Journal Entry 1 by rebeccalyr from Austin, Texas USA on Monday, March 28, 2005

Registered as part of the Race to Two Million Challenge.



I'm only about 200 pages into this book but it is very interesting. It's an eyeopener into the hidden prejudices we have about people not born in the US, or even those born here that don't look like us. I don't usually read history books but this is a very readable format.

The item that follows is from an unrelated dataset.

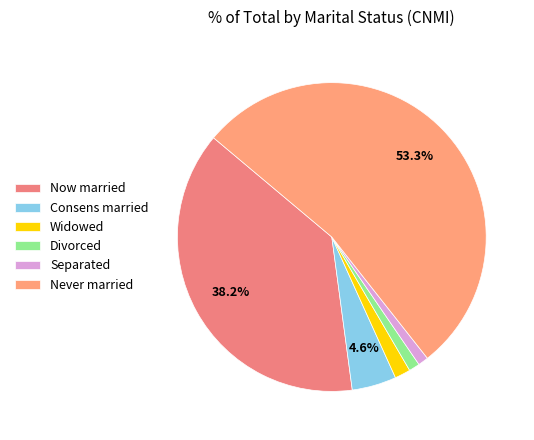

What percentage is the Consens married slice, to the nearest percent?

5%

I read Amy Tan's The Opposite of Fate at the same time, and I recommend the dual reading. Chang provides a general history of our country, Tan provides a very specific history.


From Publisher's Weekly:

In this outstanding study of the Chinese-American community, the author surpasses even the high level of her bestselling Rape of Nanking. The first significant Chinese immigration to the United States came in the 1850s, when refugees from the Taiping War and rural poverty heard of "the Golden Mountain" across the Pacific. They reached California, and few returned home, but the universally acknowledged hard work of those who stayed and survived founded a great deal more than the restaurants and laundries that formed the commercial core-they founded a new community. Chinese immigrants building the Central Pacific Railroad used their knowledge of explosives to excavate tunnels (and discourage Irish harassment). Chinese workers also married within the Irish community, spread across America and survived even the racist Chinese Exclusion Act of 1880, which lost much of its impact when San Francisco's birth records were destroyed in the earthquake and fire of 1906 and no one could prove that a person of Chinese descent was not native born. Chang finds 20th-century Chinese-Americans navigating a rocky road between identity and assimilation, surviving new waves of immigrants from a troubled China and more recently from Taiwan and Hong Kong. Many Chinese millionaires maintain homes on both sides of the Pacific, while "parachute children" (Chinese teenagers living independently in America) are a significant phenomenon. And plain old-fashioned racism is not dead-Jerry Yang founded Yahoo!, but scientist Wen Ho Lee was, according to Chang, persecuted as much for being Chinese as for anything else. Chang's even, nuanced and expertly researched narrative evinces deep admiration for Chinese America, with good reason.